Maze looked like the gold medal winner, taking an early lead over Gisin's time and extending it as she skied. But she lost several tenths in the last stretch and crossed the line in the same time as Gisin.


Although there has never been a tie for a gold in an Olympics Alpine event, there have been ties for other medals, most recently at the 1998 Nagano Games when Didier Cuche and Hans Knauss tied in the men's Super-G. There were also ties for silver in the 1992 and 1964 women's giant slalom, and for bronze in the 1948 men's downhill.

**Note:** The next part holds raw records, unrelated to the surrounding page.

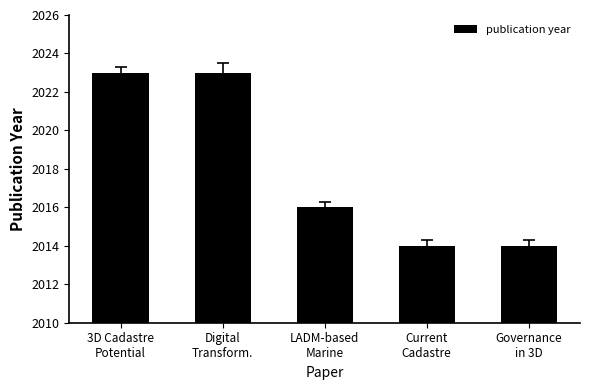

What is the sum of the values at 3D Cadastre
Potential and LADM-based
Marine?

4039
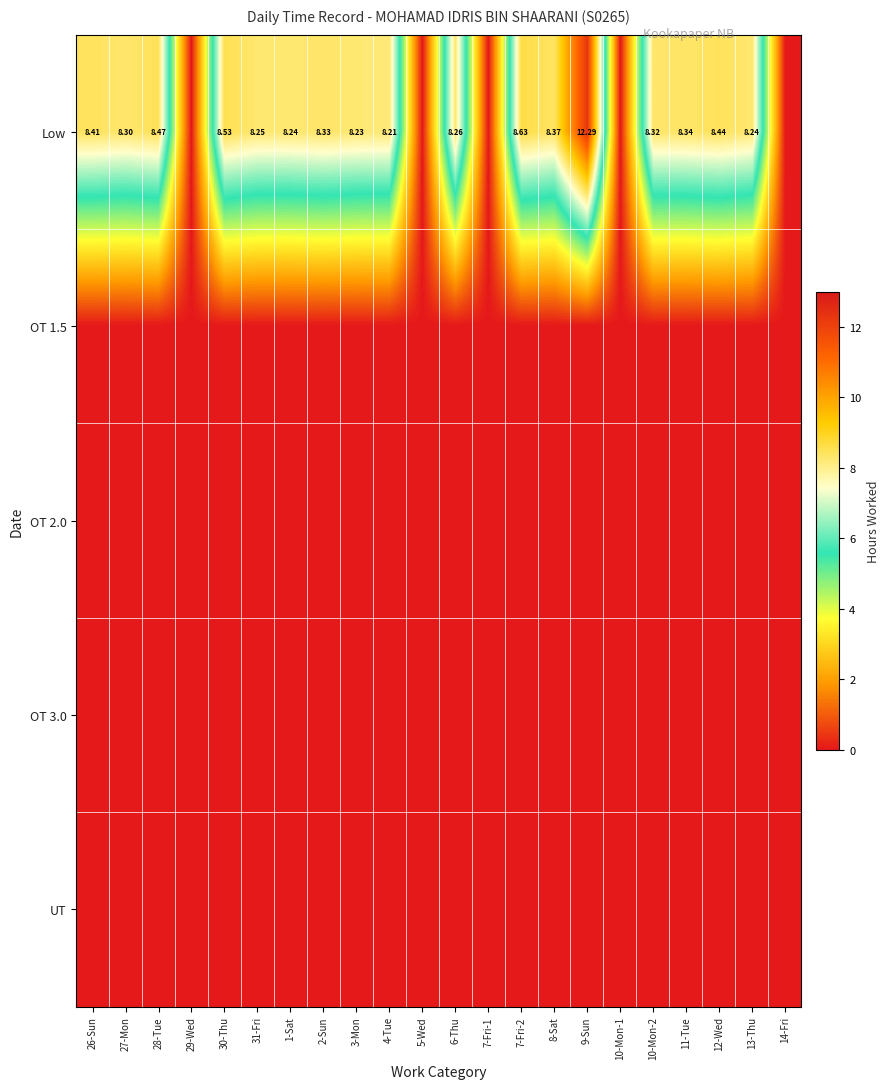

What is the spread (max minus min) of values at 9-Sun?

12.3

The top five women in the World Cup downhill standings going into the race were Höfl-Riesch, Tina Weirather of Liechtenstein, Marianne Kaufmann-Abderhalden of Switzerland, Anna Fenninger of Austria and Maze. Weirather had hoped to race after skipping the super combined with a shin bruise, sustained in training, but found she could not and now may not appear in the Olympics at all.


But much of the prerace talk had been about Mancuso, the American who seems to specialize in big races. Mancuso won the downhill portion of the women's super combined on Monday, signalling she was again in good form at the right time. Gut and Maze were second and third over that downhill, held over the same course as Wednesday's race. Höfl-Riesch used a strong slalom to pass all of them and win the super combined. That was her third Olympic gold medal in women's Alpine skiing, one fewer than Janica Kostelic's record.


Looming over the race was the absence of Lindsey Vonn, the American star who has dominated downhill and won four overall World Cup titles. She stumbled and seriously reinjured her reconstructed right knee on the ski slopes in November and December and in January pulled out of the Games.